Prerequisite: Senior standing.
Four credit hours. U.
393f Proseminar: American Masculinities Required of all majors, preferably during the junior year. Fall 2009: American Masculinities. Draws on historical texts, literature, and film to consider constructions of masculinity, representations of masculine subjectivity, and the ways that ideas about maleness serve to structure and inform gender identity and ideology more broadly (topical emphases on athletics, violence, sexuality, and labor). Emphasizes advanced interpretive skills (adaptation, visual literacy, theories of narrative) and oral presentation (discussion participation and oral presentation required). Formerly offered as American Studies 373. Prerequisite: Junior standing as American Studies major or Women's, Gender, and Sexuality Studies major or minor.
Four credit hours. U. ARELLANO
397j Art, Politics, and Production of American Social Action Documentaries Listed as English 397J.
Three credit hours.

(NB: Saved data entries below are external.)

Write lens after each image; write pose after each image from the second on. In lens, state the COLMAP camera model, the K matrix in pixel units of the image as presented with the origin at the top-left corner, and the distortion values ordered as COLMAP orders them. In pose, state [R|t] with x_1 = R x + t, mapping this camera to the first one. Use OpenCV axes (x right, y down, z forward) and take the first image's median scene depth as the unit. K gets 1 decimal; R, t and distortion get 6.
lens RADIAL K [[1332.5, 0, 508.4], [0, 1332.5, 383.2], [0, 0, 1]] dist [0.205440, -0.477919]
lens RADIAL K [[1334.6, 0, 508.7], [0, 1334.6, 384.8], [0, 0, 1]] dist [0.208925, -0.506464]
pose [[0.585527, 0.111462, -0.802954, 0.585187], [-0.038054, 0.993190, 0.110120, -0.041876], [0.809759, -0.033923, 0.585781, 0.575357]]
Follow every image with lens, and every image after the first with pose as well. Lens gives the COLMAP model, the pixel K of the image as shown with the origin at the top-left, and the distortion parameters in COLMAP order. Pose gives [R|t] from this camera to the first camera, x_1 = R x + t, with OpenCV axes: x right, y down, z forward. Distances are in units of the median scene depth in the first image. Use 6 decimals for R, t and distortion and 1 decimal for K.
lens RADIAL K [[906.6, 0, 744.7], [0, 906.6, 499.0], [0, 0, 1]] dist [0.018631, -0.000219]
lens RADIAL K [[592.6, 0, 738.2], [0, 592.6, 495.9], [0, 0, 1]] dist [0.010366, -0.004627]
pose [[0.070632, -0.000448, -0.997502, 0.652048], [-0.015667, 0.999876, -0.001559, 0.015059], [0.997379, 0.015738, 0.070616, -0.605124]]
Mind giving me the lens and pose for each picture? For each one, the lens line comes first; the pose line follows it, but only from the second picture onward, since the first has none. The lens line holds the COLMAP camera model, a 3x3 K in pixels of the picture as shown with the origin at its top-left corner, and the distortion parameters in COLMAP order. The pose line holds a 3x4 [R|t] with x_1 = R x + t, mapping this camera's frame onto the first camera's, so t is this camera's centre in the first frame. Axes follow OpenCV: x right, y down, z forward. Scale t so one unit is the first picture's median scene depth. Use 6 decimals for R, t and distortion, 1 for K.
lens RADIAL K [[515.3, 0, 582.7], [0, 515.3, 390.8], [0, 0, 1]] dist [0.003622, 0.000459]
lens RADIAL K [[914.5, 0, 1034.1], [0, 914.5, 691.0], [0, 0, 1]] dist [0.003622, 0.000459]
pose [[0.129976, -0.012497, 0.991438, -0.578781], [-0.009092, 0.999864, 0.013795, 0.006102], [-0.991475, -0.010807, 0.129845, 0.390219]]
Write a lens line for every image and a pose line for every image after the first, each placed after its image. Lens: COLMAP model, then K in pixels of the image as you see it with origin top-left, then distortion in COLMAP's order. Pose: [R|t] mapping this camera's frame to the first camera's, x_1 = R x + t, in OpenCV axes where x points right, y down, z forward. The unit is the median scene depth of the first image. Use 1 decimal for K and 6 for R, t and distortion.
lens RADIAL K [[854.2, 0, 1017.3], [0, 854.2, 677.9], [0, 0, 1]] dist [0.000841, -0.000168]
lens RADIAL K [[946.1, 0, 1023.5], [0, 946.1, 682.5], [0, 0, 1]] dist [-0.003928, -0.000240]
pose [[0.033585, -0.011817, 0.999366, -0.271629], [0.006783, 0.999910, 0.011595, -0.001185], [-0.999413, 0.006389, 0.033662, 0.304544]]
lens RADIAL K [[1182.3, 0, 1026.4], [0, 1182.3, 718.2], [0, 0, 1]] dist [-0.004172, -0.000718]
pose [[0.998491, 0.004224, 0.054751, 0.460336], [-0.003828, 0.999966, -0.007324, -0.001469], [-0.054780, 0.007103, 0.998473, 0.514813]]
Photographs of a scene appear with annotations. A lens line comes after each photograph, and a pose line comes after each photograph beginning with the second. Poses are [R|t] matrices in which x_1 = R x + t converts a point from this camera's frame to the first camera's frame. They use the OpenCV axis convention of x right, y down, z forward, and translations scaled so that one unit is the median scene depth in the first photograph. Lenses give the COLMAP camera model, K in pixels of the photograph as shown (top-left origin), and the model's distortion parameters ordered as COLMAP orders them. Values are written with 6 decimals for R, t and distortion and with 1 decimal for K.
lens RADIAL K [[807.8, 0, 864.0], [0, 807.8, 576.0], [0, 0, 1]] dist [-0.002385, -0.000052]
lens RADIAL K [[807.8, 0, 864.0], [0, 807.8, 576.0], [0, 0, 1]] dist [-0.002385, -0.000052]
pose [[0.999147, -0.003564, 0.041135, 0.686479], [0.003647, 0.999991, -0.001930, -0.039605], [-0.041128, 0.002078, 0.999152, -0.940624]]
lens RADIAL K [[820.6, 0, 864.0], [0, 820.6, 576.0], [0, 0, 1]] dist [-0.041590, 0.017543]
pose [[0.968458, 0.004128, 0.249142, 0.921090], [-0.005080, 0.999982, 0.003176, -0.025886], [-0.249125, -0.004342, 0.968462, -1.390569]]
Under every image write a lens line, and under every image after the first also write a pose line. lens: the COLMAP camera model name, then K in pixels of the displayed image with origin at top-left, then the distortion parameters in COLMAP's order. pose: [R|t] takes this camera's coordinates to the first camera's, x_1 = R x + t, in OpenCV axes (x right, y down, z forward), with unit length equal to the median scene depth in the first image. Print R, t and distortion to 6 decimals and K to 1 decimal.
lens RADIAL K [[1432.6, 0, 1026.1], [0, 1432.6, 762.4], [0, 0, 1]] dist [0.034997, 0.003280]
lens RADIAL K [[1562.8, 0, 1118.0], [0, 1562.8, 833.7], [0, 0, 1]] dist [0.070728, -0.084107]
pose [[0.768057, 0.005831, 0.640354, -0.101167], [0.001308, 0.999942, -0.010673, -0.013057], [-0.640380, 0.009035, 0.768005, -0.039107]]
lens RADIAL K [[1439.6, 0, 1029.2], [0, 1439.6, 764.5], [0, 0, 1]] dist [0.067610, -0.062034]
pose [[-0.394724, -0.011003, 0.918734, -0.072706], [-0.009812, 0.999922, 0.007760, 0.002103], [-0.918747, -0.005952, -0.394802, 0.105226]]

A, U. MANNOCCHI
398s Militarization, Culture, and War: Anthropology of the Military Listed as Anthropology 398B.
Four credit hours. TATE
 American Gothic Literature Listed as English 457.
Four credit hours. L, U.
483f, 484s Senior Honors Project Research conducted under the guidance of a faculty member and focused on an approved interdisciplinary topic leading to the writing of a thesis. Prerequisite: A 3.25 major average and permission of the director of the program. Three credit hours. FACULTY
491f, 492s Independent Study Individual study of special problems in American studies in areas where the student has demonstrated the interest and competence necessary for independent work. Prerequisite: Permission of the instructor and the program director. One to four credit hours. FACULTY
493s Seminar: Spike Lee's United States An in-depth, interdisciplinary exploration of recent American culture through the lens of the African-American filmmaker Spike Lee. Working in multiple genres, Lee has offered compelling and controversial interpretations of the significance of race in shaping all aspects of American life. Students will situate a range of Lee's films in their historical and cultural contexts and will use the tools of film analysis to understand his aesthetic and representational innovations. Each student will research and write a major paper analyzing one of Lee's films and will present that work at the Colby Undergraduate Research Symposium. Prerequisite: Senior standing as an American studies or African-American studies major.